**What the task requires**
Each line starting at the one that contains "26: (449, 370, 23.36)" and ending at the one that contains "38: (773, 445, 12.97)" must be returned exactly, and the rest of the listing is left out.

**Supplied material**
'''

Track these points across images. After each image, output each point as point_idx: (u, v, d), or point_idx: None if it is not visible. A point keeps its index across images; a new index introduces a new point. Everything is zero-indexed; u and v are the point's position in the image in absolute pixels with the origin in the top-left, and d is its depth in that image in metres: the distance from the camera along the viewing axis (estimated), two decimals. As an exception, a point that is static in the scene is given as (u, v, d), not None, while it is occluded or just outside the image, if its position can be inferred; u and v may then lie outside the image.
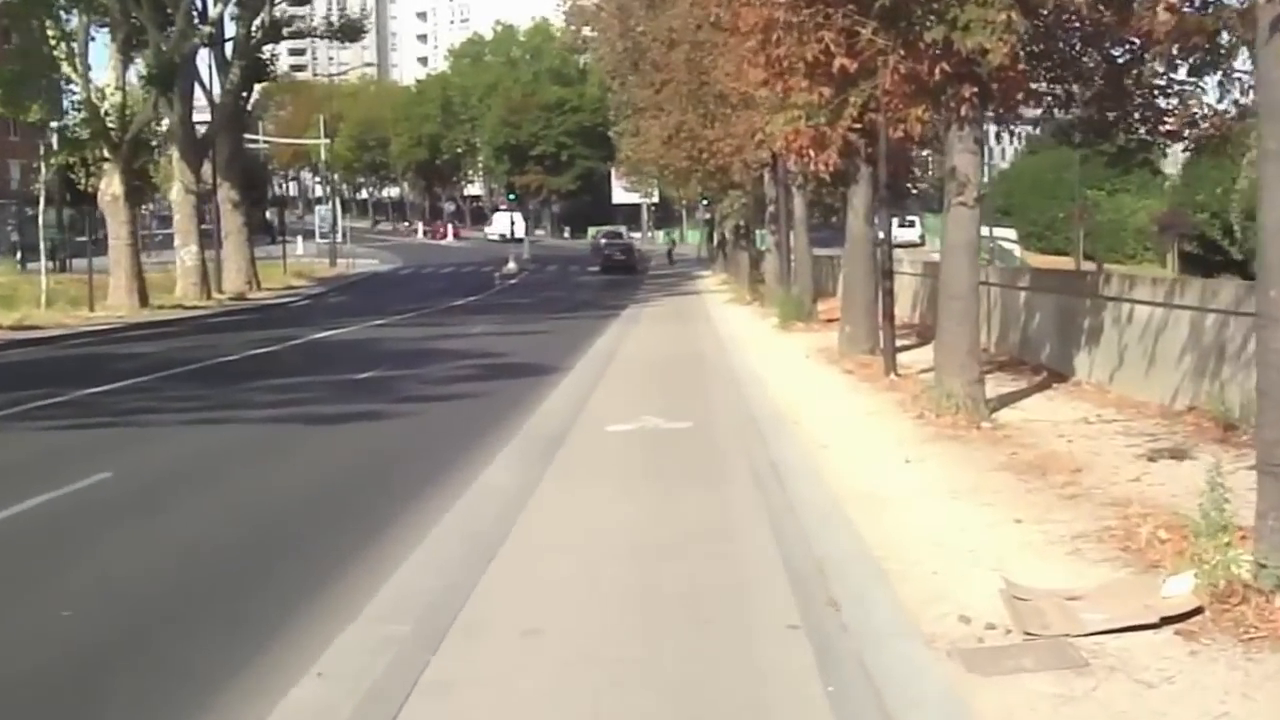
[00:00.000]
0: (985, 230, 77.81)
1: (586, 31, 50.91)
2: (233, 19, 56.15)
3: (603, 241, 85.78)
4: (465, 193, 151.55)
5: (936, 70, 13.29)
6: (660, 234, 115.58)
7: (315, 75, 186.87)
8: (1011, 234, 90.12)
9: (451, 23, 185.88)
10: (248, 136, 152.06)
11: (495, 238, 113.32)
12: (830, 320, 29.75)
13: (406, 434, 15.66)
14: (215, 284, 52.00)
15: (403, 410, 17.58)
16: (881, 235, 20.10)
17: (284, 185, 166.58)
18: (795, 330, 28.78)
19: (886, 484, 10.60)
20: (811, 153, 15.04)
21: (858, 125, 15.53)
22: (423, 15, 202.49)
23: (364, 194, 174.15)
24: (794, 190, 30.44)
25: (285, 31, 60.87)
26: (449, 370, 23.36)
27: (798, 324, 29.19)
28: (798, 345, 25.16)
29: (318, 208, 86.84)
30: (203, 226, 54.16)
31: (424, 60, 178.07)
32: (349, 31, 65.32)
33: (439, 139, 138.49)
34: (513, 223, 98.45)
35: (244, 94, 60.09)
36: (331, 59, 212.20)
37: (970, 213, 14.39)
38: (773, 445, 12.97)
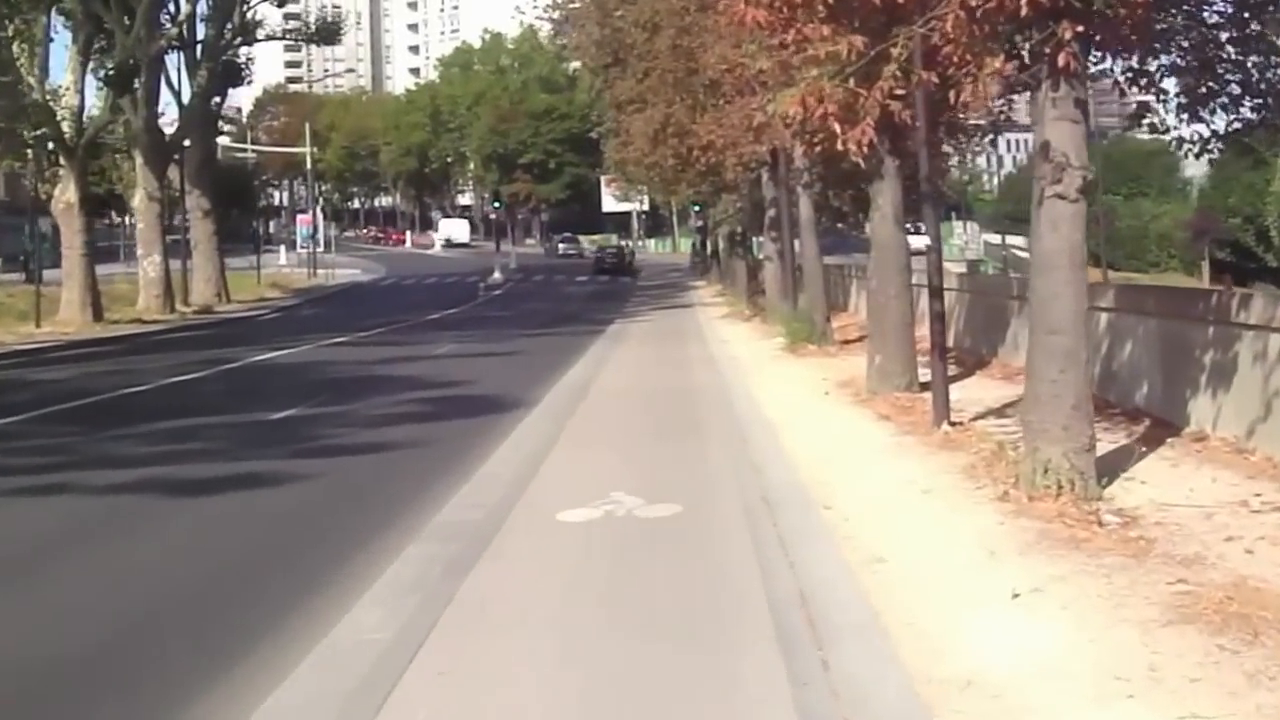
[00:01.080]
0: (996, 238, 74.40)
1: (566, 29, 46.71)
2: (203, 20, 52.86)
3: (597, 250, 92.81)
4: (457, 202, 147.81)
5: (1023, 2, 9.14)
6: (644, 241, 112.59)
7: (310, 87, 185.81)
8: (1022, 242, 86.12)
9: (442, 33, 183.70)
10: (238, 146, 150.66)
11: (443, 243, 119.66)
12: (847, 342, 25.58)
13: (282, 517, 11.40)
14: (182, 296, 49.15)
15: (300, 471, 13.32)
16: (927, 242, 15.77)
17: (279, 195, 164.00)
18: (806, 354, 24.58)
19: (994, 654, 6.39)
20: (837, 128, 10.52)
21: (900, 92, 11.12)
22: (414, 26, 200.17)
23: (356, 204, 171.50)
24: (799, 191, 26.12)
25: (260, 34, 57.63)
26: (388, 407, 19.18)
27: (808, 346, 24.98)
28: (812, 375, 20.91)
29: (299, 217, 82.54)
30: (176, 237, 52.29)
31: (416, 71, 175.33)
32: (326, 34, 61.38)
33: (428, 148, 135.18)
34: (500, 231, 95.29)
35: (217, 98, 57.17)
36: (327, 70, 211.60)
37: (1073, 209, 10.11)
38: (799, 554, 8.67)
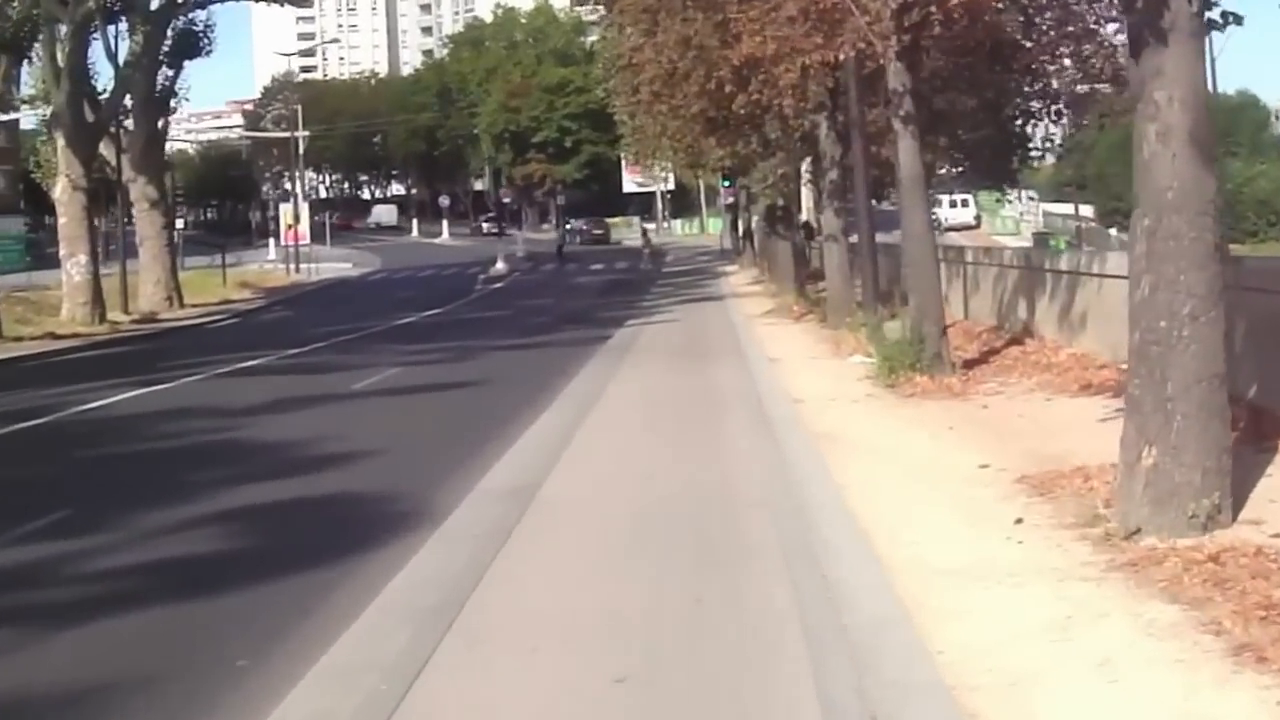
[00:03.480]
0: (1068, 208, 64.93)
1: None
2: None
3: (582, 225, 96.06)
4: (472, 188, 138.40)
5: None
6: (669, 223, 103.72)
7: (325, 76, 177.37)
8: (1088, 211, 76.42)
9: (456, 14, 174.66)
10: (244, 133, 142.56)
11: (373, 226, 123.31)
12: (972, 364, 16.36)
13: None
14: (122, 302, 42.23)
15: None
16: None
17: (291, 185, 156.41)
18: (916, 392, 15.02)
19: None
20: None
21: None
22: (426, 7, 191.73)
23: (366, 193, 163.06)
24: (898, 128, 15.72)
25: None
26: (127, 550, 10.07)
27: (915, 376, 15.67)
28: (959, 456, 11.20)
29: (282, 206, 73.38)
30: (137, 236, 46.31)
31: (429, 53, 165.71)
32: (293, -4, 52.43)
33: (436, 129, 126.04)
34: (507, 216, 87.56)
35: (169, 71, 48.68)
36: (342, 59, 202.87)
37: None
38: None
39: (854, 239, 24.43)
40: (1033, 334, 18.71)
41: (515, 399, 17.74)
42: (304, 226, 68.87)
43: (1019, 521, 8.48)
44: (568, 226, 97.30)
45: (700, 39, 20.69)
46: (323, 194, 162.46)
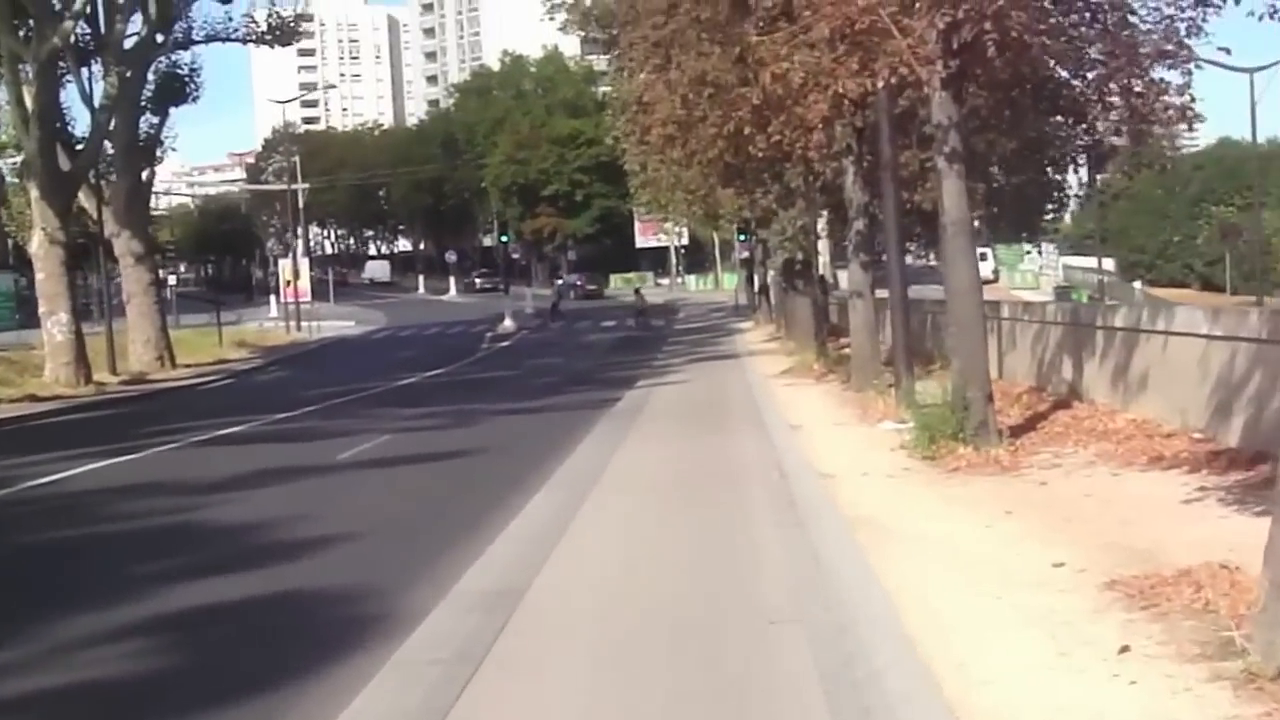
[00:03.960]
0: (1089, 261, 63.03)
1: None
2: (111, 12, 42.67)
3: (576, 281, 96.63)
4: (480, 243, 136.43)
5: None
6: (683, 278, 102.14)
7: (329, 128, 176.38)
8: (1109, 264, 74.50)
9: (462, 62, 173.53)
10: (243, 186, 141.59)
11: (367, 281, 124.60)
12: (1018, 430, 14.54)
13: None
14: (110, 362, 40.24)
15: None
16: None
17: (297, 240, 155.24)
18: (960, 466, 13.29)
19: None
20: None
21: None
22: (431, 55, 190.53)
23: (371, 248, 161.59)
24: (943, 166, 13.68)
25: (199, 35, 47.84)
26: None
27: (958, 448, 13.82)
28: (1024, 544, 9.54)
29: (282, 262, 71.80)
30: (124, 293, 44.66)
31: (435, 103, 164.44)
32: (282, 35, 50.86)
33: (442, 183, 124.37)
34: (514, 271, 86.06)
35: (155, 118, 47.41)
36: (345, 110, 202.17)
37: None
38: None
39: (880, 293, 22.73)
40: (1081, 396, 16.94)
41: (511, 473, 16.08)
42: (304, 283, 67.55)
43: (1125, 650, 6.66)
44: (558, 283, 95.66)
45: (716, 74, 18.93)
46: (327, 249, 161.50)
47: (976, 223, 26.97)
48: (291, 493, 15.62)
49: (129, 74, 42.20)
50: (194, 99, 49.10)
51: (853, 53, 12.67)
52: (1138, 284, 65.51)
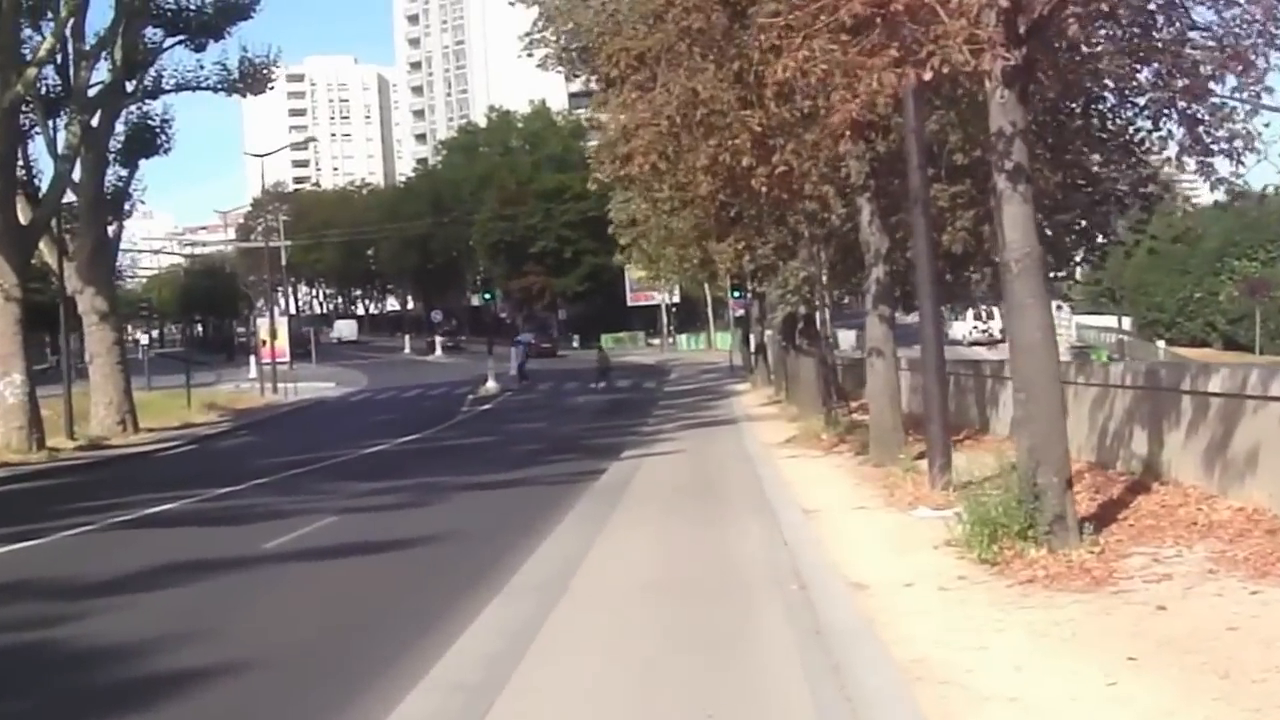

'''

**Exercise answer**
26: (449, 370, 23.36)
27: (798, 324, 29.19)
28: (798, 345, 25.16)
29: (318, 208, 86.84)
30: (203, 226, 54.16)
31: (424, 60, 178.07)
32: (349, 31, 65.32)
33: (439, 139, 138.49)
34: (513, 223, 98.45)
35: (244, 94, 60.09)
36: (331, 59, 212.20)
37: (970, 213, 14.39)
38: (773, 445, 12.97)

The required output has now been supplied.